Pelatihan bagi relawan ini, diakui dokter Krista bukan keharusan dan tidak ada di juknis, namun ini semata tanggung jawab, untuk menyiapkan relawan, yang umumnya masih anak muda, agar mereka memiliki pemahaman yang baik.
Menurutnya, pendekatan ini penting agar saat dapur mulai beroperasi, seluruh tim bekerja bukan hanya secara profesional, tapi juga dengan nilai-nilai pelayanan sosial yang kuat.
Romo Leo Mali: Ini Investasi Masa Depan Bangsa
Menutup pelatihan, Romo Leo Mali memberikan refleksi mendalam. Baginya, program Dapur Gizi Gratis ini bukan proyek biasa.
Ini adalah gerakan sosial-ekonomi yang menyasar kebutuhan gizi anak-anak, namun sekaligus membangun fondasi karakter, solidaritas, dan kemandirian masyarakat.
“Pelayanan terbaik itu lahir dari hati yang peduli. Ini bukan soal pintar atau asal bisa kerja. Kita sedang siapkan generasi pelayan yang punya motivasi kuat untuk bangsa,” ungkap Romo Leo.
Ia menekankan bahwa keterlibatan anak-anak muda dalam dapur ini harus dilihat sebagai bentuk investasi jangka panjang. Bukan hanya untuk mengurangi pengangguran, tetapi juga untuk membentuk ekosistem ekonomi lokal yang sehat.

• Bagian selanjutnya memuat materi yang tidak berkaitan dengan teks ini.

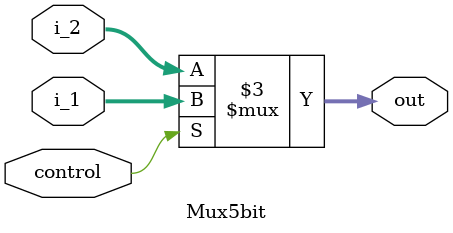
<source format=v>
`timescale 1ns / 1ps


module Mux5bit(control, i_1, i_2, out);
input control;
input [4:0] i_1;
input [4:0] i_2;
output reg [4:0] out;
always @(*) begin
    if (control)
        out = i_1;
    else 
        out = i_2;
end
endmodule


</source>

“Kita gerakkan ekonomi dari bawah. Petani, nelayan, peternak—mereka bisa menjadi bagian dari rantai pasok dapur ini. Jadi ada manfaat ekonomi nyata yang digerakkan dari semangat pelayanan,” tambahnya.
Dapur MBG Kelapa Lima: Siap dan Layak Beroperasi
Dapur MBG Kelapa Lima yang dikelola oleh Yayasan Cahaya Nun Ben Sufa telah menunjukkan kesiapan menyeluruh, baik dari sisi fasilitas maupun sumber daya manusia.